As the race continues, I get into the groove of the whole flock-running thing. My friend and I engage in a sort of uncoordinated pattern of run, run, dodge, taking a few strides forward before darting around whoever’s in our way. We weave up the Strip towards Downtown at a pace that feels far quicker than our original estimate. And all around us there are characters. There’s a trio wearing Sesame Street costume heads, furry Elmo and Cookie Monster atop regular running wear. All I can think as I run by is how much it must suck to be inside those helmets. They might be jogging slowly, but they’ve taken hardcore to a whole different level.
Soon we pass a homeless man, eagerly cheering with two thumbs up as he shouts, “Good job!” For the next minute or so I’m smiling as I run. And we keep running and running. Past the race’s fastest competitors who draw a cheer from the crowd, already heading back up the course while we’re only around mile five, past Dino’s where a pair of ladies have paused for a mid-race beer, past the El Cortez Downtown, and a giant inflatable rocker whose legs form an arch over the Boulevard. It’s surprisingly fun until, around mile 10, I hit a wall. Suddenly, my feet feel like they’ve spent a full day in heels and my glutes are screaming in protest. Only three miles left, I comfort myself, before the voice in my head changes tone: still three miles left?! And right when the frustration of having to run for 30 more minutes is beginning to mount, my friend looks at her watch and breaks some shocking news. “We can break two hours.”

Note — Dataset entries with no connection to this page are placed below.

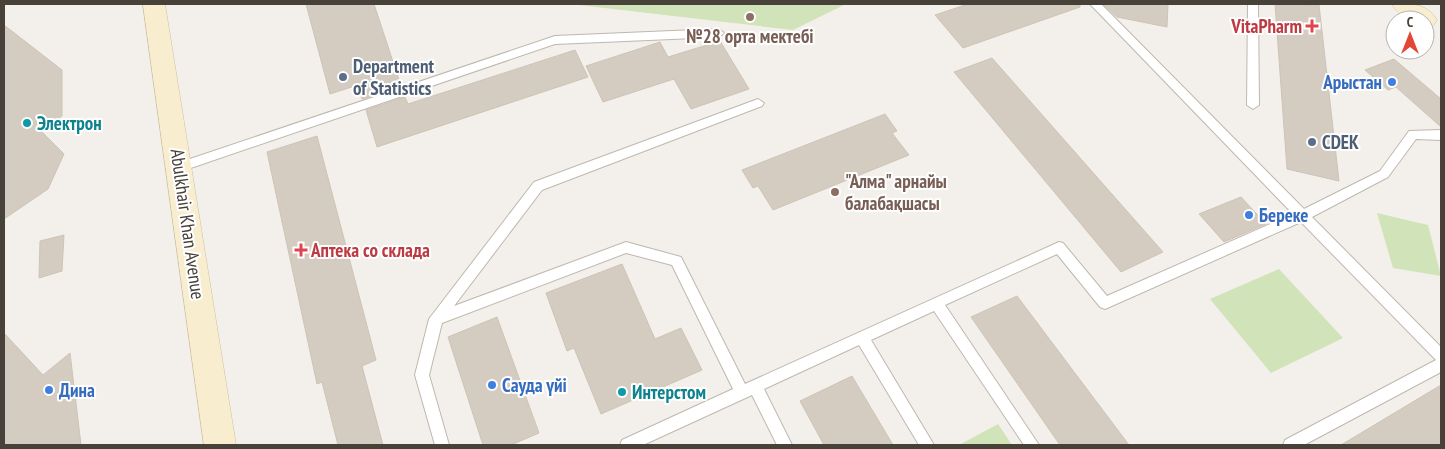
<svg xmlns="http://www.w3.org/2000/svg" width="1445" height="449" font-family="'PT Sans Narrow',sans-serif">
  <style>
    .green { fill: #d1e3b8 }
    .building { fill: #d4ccc1; stroke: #cec3b5 }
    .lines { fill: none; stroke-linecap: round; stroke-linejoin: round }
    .lane-casing { stroke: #beb8ae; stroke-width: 2 }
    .secondary-casing { stroke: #cec09f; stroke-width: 1 }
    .lane { fill: #fff; fill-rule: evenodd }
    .secondary { fill: #f9edcf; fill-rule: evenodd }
    .education-dot { fill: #8d6e63; stroke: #fff; stroke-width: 2 }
    .health-dot { fill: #e0444e; stroke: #fff; stroke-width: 2 }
    .service-dot { fill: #5c6f8a; stroke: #fff; stroke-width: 2 }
    .shop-dot { fill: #3f7fe0; stroke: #fff; stroke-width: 2 }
    .culture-dot { fill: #0f9aa8; stroke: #fff; stroke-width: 2 }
    .labels { text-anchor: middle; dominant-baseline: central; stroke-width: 4; stroke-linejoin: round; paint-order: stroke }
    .health-label { font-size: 19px; font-weight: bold; fill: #be3a42; stroke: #fff; text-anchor: end }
    .education-label { font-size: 19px; font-weight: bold; fill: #785e54; stroke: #fff }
    .service-label { font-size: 19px; font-weight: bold; fill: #4e5e75; stroke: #fff; text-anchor: start }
    .shop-label { font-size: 19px; font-weight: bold; fill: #366cbe; stroke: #fff; text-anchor: start }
    .culture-label { font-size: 19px; font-weight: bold; fill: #0d838f; stroke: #fff; text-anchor: start }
    .street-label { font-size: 19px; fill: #474139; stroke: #fff }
  </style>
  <rect width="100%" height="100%" fill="#f3f0eb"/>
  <path class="green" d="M570 4H846L793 30Z
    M1377 213 1428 225 1441 276 1393 268Z
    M1279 269 1343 338 1271 373 1210 299Z
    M998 424 1012 445H959Z"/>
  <path class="building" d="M306 4H374L401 86 362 99 358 85 330 94Z
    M968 4H1080V7L963 48 935 15Z
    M1103 4H1168L1167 27 1117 17Z
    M1275 4 1319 5 1339 181 1287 169Z
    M4 25 62 70V116L40 130 64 154 48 189 4 219Z
    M720 41 749 89 691 109 674 79 603 102 586 66 660 42 668 57Z
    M575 50 588 77 377 147 366 110 405 97 408 104Z
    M992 58 1163 252 1121 272 954 72Z
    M1394 59 1441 99V127L1396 87 1388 90 1365 70Z
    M885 114 897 131 892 133 909 155 773 210 758 186 753 188 742 170Z
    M317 136 376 360 362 366 383 445H338L322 382 317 384 267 152Z
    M1241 197 1266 224 1224 242 1199 214Z
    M64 235 62 271 39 278 40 241Z
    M622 264 655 339 681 328 702 370 601 414 574 348 567 351 546 293Z
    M1017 296 1129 445H1060L971 317Z
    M497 317 539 433 511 445H483L448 337Z
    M4 333 43 375 70 353 81 445H4Z
    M852 376 893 445H824L800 401Z
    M1441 385V445H1341Z"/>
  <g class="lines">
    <defs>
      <path id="lane" d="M1090 4H1101L1304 209 1380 171 1409 131 1441 130V140L1416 139 1388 177 1312 217 1441 347V372L1304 445H1283L1285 440 1436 360 1301 222 1105 309 1100 307 1057 254 945 305 1039 445H1024L934 311 871 340 934 445H919L859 345 764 389 792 445H777L752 395 643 445H620L622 440 733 389 672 265 626 253 442 323 429 375 449 445H435L415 375 429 319 534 182 758 99 764 103 762 106 542 190 454 306 626 242 681 257 745 384 1059 242 1063 243 1107 296 1293 214Z
        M1248 4H1258L1259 105 1253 109 1247 105Z
        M719 29 724 33 719 37 555 44 179 172 173 167 175 164 555 36Z"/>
      <path id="secondary" d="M143 4H165L236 445H204Z
        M1392 4C1410 4 1426 2 1437 20L1433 26 1425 28V20C1411 20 1399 18 1392 4Z"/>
    </defs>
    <use href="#lane" class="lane-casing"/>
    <use href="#secondary" class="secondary-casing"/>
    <use href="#lane" class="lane"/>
    <use href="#secondary" class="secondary"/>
  </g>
  <g class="education-dot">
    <circle cx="750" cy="17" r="5"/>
    <circle cx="835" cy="192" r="5"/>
  </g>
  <g class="health-dot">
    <path d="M1309.5 18.5h5v5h5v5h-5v5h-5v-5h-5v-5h5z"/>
    <path d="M298.5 242.5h5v5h5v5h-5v5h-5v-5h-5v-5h5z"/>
  </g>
  <g class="service-dot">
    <circle cx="343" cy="77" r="5"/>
    <circle cx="1312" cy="142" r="5"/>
  </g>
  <g class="shop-dot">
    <circle cx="1392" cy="82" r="5"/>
    <circle cx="1249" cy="215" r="5"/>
    <circle cx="492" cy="385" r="5"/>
    <circle cx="49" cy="390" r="5"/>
  </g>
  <g class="culture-dot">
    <circle cx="27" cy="123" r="5"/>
    <circle cx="622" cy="392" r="5"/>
  </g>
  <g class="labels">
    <g class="health-label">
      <text x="1302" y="26">VitaPharm</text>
      <text x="311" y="250" text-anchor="start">Аптека со склада</text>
    </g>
    <g class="education-label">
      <text x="750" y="36">№28 орта мектебі</text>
      <text x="845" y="181" text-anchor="start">"Алма" арнайы<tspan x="845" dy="22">балабақшасы</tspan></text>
    </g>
    <g class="service-label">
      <text x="353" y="66">Department<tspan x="353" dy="22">of Statistics</tspan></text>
      <text x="1322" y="142">CDEK</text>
    </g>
    <g class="shop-label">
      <text x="1382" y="82" text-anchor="end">Арыстан</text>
      <text x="1259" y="215">Береке</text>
      <text x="502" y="385">Сауда үйі</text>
      <text x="59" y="390">Дина</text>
    </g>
    <g class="culture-label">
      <text x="37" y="123">Электрон</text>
      <text x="632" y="392">Интерстом</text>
    </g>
    <g class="street-label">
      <text transform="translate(188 224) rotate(82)">Abulkhair Khan Avenue</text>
    </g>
  </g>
  <rect width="1445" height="449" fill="none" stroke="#474139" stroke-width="10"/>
  <g transform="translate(1410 35)"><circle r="24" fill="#ffffff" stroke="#b5b3b0"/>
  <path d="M0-4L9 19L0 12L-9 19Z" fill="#e24733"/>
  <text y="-8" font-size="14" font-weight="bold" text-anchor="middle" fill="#474139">С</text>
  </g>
</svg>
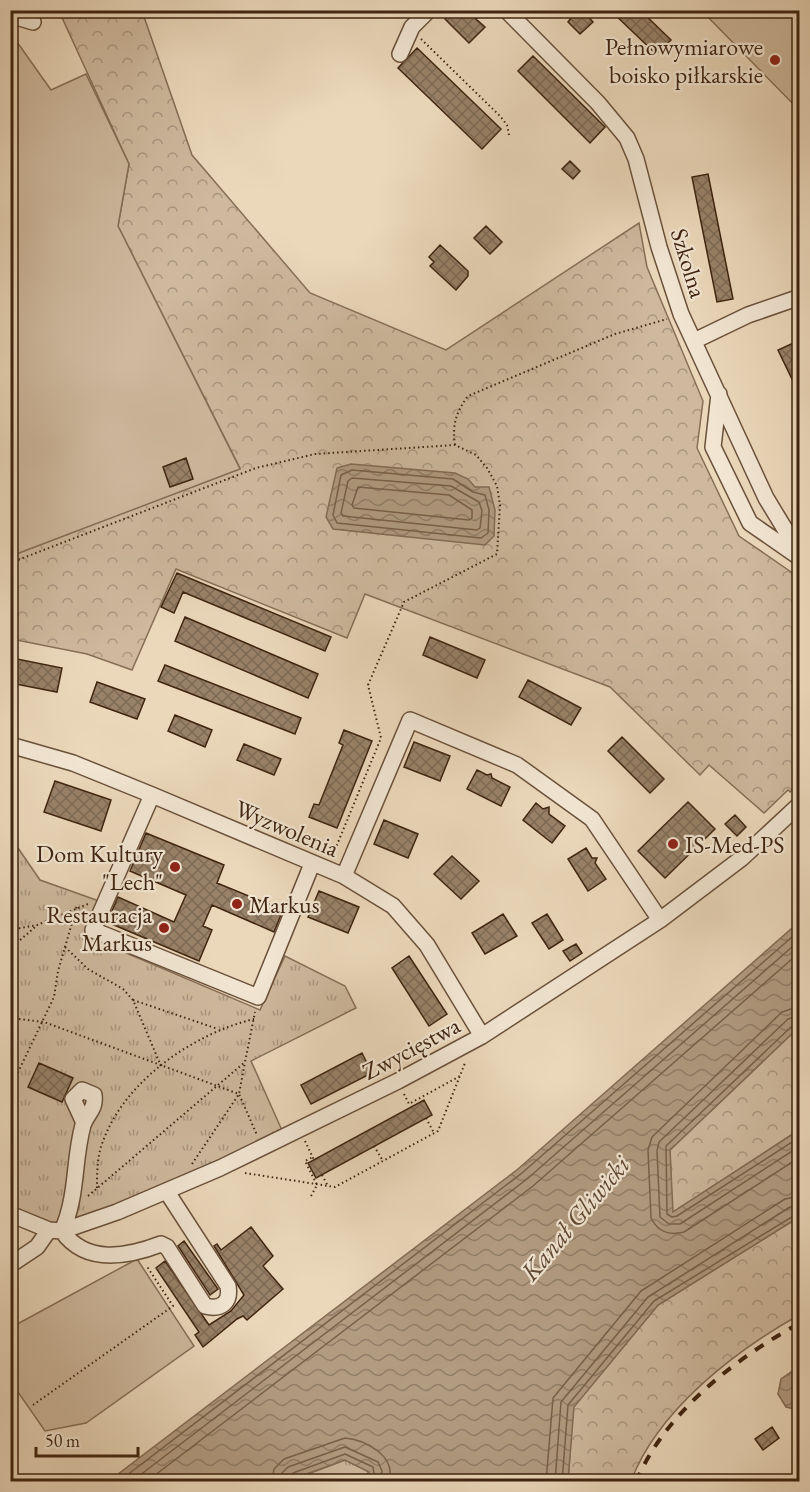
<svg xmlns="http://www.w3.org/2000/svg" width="810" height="1492" viewBox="0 0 810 1492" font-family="'EB Garamond',serif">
<defs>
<pattern id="grass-tufts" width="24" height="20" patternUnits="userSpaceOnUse" patternTransform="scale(1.5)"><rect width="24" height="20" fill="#ceb99e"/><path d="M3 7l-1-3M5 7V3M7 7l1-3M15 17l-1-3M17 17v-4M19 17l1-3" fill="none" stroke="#a9967f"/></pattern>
<pattern id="forest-crowns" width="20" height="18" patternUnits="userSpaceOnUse" patternTransform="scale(1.5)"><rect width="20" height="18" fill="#ceb99e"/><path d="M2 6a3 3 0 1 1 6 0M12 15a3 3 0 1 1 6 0" fill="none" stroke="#a9967f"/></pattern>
<pattern id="water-waves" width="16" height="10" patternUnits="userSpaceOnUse" patternTransform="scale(1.5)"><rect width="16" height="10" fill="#b19b81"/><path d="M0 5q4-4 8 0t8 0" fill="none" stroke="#917e68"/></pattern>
<pattern id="building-cross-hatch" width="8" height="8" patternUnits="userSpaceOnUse" patternTransform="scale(1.5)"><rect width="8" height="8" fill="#988269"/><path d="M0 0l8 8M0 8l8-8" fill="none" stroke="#7d6a55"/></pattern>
</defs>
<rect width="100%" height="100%" fill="#ebd8bb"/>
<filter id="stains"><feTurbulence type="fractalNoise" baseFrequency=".00333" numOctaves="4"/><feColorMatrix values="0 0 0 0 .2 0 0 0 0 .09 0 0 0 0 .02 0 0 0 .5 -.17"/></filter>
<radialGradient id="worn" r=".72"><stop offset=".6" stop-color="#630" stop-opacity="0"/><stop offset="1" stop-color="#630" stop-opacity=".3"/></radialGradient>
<path fill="url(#grass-tufts)" stroke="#866e57" stroke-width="1.5" d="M10,847L18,848L40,880L99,901L84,935L260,1010L285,956L345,986L356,1008L251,1061L285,1137L62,1231L11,1214L10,1122L16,1107L10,1103Z
M345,1460L370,1472L359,1481L287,1482Z"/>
<path fill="url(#forest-crowns)" stroke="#866e57" stroke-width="1.5" d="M59,11H142L192,155L310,293L446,350L639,223L647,267L703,401L697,448L739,536L794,574L799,581V783L790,792L788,790L764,813L709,765L700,775L610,687L365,594L347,638L176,569L132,670L87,654L11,639V556L240,468L118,226L129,164Z
M799,1027V1130L672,1213L670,1150Z
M799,1217V1315C735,1351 658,1410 631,1481L568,1482L573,1407L658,1305Z"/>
<path fill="#ceb99e" stroke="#866e57" stroke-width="1.5" d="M702,11H799V110Z
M10,32L51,90L86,74L129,164L118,226L240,469L11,556Z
M137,1259L194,1346L86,1423L45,1431L11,1382L10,1328Z"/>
<path fill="url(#water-waves)" stroke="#836b54" stroke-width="1.5" d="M351,464L455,473L468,479L475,487H489L495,510L494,536L485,545L333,529L326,517L337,468Z
M799,922V1027L670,1150L673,1212L799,1130V1217L658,1305L574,1407L568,1481H359L369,1472L345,1460L287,1481H109L518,1169Z
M794,1370H799V1410L786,1407L778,1394L781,1379Z"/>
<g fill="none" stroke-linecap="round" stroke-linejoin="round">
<path stroke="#786048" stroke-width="1.5" d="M352,470L453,479L473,492L485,495L489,510L488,533L481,538L337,523L333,515L341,475Z
M352,478L451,486L479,502L482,511L480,528L477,530L343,516L341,513L348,481Z
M358,487L449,495L472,510V518L469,520L354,508L352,505Z
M800,1006L782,1012L652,1137L648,1150L651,1218C658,1232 669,1236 684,1232L800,1157
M800,1015L788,1019L659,1142L657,1151L660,1217L669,1224H680L800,1146
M800,1023L793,1025L666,1146L667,1214L672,1217L677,1216L800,1137
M118,1482L522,1173L800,930
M131,1482L527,1179L800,940
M146,1482L533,1186L800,952
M272,1482L274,1469L284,1459L345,1438C366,1440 397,1456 389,1482
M281,1482L282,1473L288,1467L345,1447L378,1462L382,1471L379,1482
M288,1482L293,1473L345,1454L373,1467L374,1474L368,1482
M546,1482L553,1398L641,1291L785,1199L800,1196
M555,1482L561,1402L648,1297L790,1207L800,1205
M562,1482L568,1405L654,1301L800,1212"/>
</g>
<path fill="url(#building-cross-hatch)" stroke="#3f2410" stroke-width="1.5" d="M454,10H474L480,16L476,19L485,27L469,43L445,19Z
M577,10H582L593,22L580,34L568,22Z
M610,10H640L671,40L656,54Z
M417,48L501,129L482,149L398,68Z
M533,56L605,127L590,143L518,71Z
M570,161L580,171L573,179L562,169Z
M708,174L733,299L717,302L692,177Z
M486,226L502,242L490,254L474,238Z
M440,245L468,271V276L456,290L430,266L434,262L429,257Z
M800,340V376L792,379L778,350Z
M186,458L193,479L170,487L163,467Z
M177,573L331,637L325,651L183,592L174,613L161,607Z
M185,617L318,674L308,698L175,641Z
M430,637L485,660L477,678L423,655Z
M12,658L62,668L57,692L10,683Z
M165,665L301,718L295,734L158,681Z
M528,680L581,708L571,725L519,697Z
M97,682L145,699L137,719L90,702Z
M175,715L212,730L205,747L168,731Z
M344,730L372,741L337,828L309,817L314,804L319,805L343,745L339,743Z
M622,737L664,779L650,793L608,751Z
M414,742L450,756L440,781L404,767Z
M244,744L281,759L274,775L237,760Z
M477,770L487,775L491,774L492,778L510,787L501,806L467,789Z
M55,781L111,800L101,831L44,812Z
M688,802L715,829L665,878L638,851Z
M536,803L543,809L549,807V814L565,826L552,843L523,820Z
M735,815L746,827L737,836L725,824Z
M384,820L418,834L408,858L374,844Z
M146,833L224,865L217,883L283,910L274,932L212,905L203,926L212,930L199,961L107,922L118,897L174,922L186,895L130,871Z
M586,848L592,858H597L595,863L606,879L588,891L568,859Z
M452,856L479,881L461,899L434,874Z
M319,891L359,907L348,933L308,917Z
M503,914L517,936L485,954L472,933Z
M547,914L563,940L549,949L532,923Z
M576,944L582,953L570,961L563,951Z
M409,956L447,1014L429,1026L392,968Z
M362,1053L372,1073L311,1104L301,1085Z
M39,1063L73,1078L62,1102L28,1087Z
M424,1100L432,1115L316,1178L308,1163Z
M251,1227L273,1256L263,1266L283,1289L247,1320L243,1316L237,1319L203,1347L195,1335L199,1332L156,1268L165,1261L209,1325L231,1311L244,1295L214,1246L217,1244L221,1250Z
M184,1241L218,1289L210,1295L178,1246Z
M772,1427L779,1438L763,1450L755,1439Z"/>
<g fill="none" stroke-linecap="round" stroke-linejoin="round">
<g stroke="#6a513b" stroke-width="18">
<path id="minor" d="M506,10L598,103L627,138L636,159L659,247L681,314L766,498L800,554
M10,15L33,22
M400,54L412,27L429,10
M694,341L748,315L800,297
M719,394L713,447L750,523L799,557
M10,745L73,763L152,795L344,876L393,906L427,945L482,1036
M152,795L93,930L258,997L312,864
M344,876L410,720L517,765L592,819L660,920
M10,1214L49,1230L62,1231L117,1212L220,1168L398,1081L482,1036L660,920L742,858L800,804
M62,1231C86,1265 127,1257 161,1244L167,1247L205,1306C221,1310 231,1303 228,1286L167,1192
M62,1231C78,1195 73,1162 83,1125C87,1113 96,1110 94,1095L82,1090L73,1099L84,1123
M10,1265L37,1247L49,1230"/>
</g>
<path stroke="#3f2410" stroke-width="2" stroke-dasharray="1.5 3" stroke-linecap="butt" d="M421,39L500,116L507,125L509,135
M455,445C452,425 456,412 468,396L615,334L667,319
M10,563L256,468L315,454L455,445L476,455L487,468L497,486L500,505L497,554L404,602L368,685L381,738L332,857
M10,930L37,925L88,904
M65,947L88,969L123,989L133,1000L161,1066
M10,949L35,927
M133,1000L218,1029
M10,1018L44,1022L239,1094L257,1135
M10,1089L54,997L58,971L77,906
M404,1094L409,1104L460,1076
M426,1118L434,1133
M305,1141L314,1160
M374,1146L383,1161
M192,1164L239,1094L245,1062
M245,1173L335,1187L438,1131L465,1063
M322,1175L328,1186
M97,1188C97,1175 97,1160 101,1147C121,1083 192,1034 254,1019
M88,1196L245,1062L255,1012
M311,1196L317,1185L305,1161L313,1157
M33,1405L173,1306L146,1265"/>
<use href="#minor" stroke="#f2e6d3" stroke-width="15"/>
<path stroke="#3f2410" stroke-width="4" stroke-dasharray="10 10" stroke-linecap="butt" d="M636,1482C665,1412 736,1358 800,1323"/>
</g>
<g fill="#8f2418" stroke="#f2e6d3" stroke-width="2">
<circle cx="775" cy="60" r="6"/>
<circle cx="673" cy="844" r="6"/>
<circle cx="175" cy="867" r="6"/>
<circle cx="237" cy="904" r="6"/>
<circle cx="164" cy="928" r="6"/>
</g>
<g text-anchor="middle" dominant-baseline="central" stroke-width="4.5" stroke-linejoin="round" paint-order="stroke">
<g font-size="24" fill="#3f2410" stroke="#f2e6d3" text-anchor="end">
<text x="763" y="46">Pełnowymiarowe<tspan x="763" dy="28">boisko piłkarskie</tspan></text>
<text x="685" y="844" text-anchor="start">IS-Med-PS</text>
<text x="163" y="853">Dom Kultury<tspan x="163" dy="28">"Lech"</tspan></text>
<text x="249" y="904" text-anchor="start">Markus</text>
<text x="152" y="914">Restauracja<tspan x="152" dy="28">Markus</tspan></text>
</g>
<g font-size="24" fill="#3f2410" stroke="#f2e6d3">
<text transform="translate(689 263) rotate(73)">Szkolna</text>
<text transform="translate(287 828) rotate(23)">Wyzwolenia</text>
<text transform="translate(411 1048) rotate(-28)">Zwycięstwa</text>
</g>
<g font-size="26" font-style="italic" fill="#614832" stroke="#f2e6d3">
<text transform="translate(575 1218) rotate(-50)">Kanał Gliwicki</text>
</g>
</g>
<rect width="810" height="1492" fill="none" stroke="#ebd8bb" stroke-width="36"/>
<rect x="12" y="12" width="786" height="1468" fill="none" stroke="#3f2410" stroke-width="3"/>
<rect x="18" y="18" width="774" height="1456" fill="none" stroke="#3f2410" stroke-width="1.5"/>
<path d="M36 1447v9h102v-9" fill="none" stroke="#3f2410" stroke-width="3"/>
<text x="45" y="1447" font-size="18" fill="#3f2410" stroke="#f2e6d3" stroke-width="4.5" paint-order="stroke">50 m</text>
<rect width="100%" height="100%" filter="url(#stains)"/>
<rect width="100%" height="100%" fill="url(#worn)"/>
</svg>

Two hours. It’s something I hadn’t even considered, and it becomes an obsession. Eyes on road, eyes on watch. Eyes on road, eyes on watch. For three painful, disheartening miles I watch the clock as I feel the energy leaving my legs and feet. It seems like the end of the race will never come, but soon we pass the turn off for the full marathon. And then the crowd lining the course begins to thicken, and I see runners—already finished—walking down the Strip with medals hanging around their neck. Then the finish line is in sight. And for the last 20 seconds or so, I’m not tired. My legs feel light again. Just a few more feet and … it’s done! 1:54:46. I have placed 2,532 in my first half-marathon. It doesn’t sound impressive, but I’m ecstatic. I have run an average pace of 8:45 per mile, and I’m feeling fast. Super fast. Faster than I ever imagined I might be. And then, half an hour later, as I’m stretching out and snacking on post-race shwag, a cheer goes up from the finish line. The first marathoner has finished. Damn, I think. He’s fast.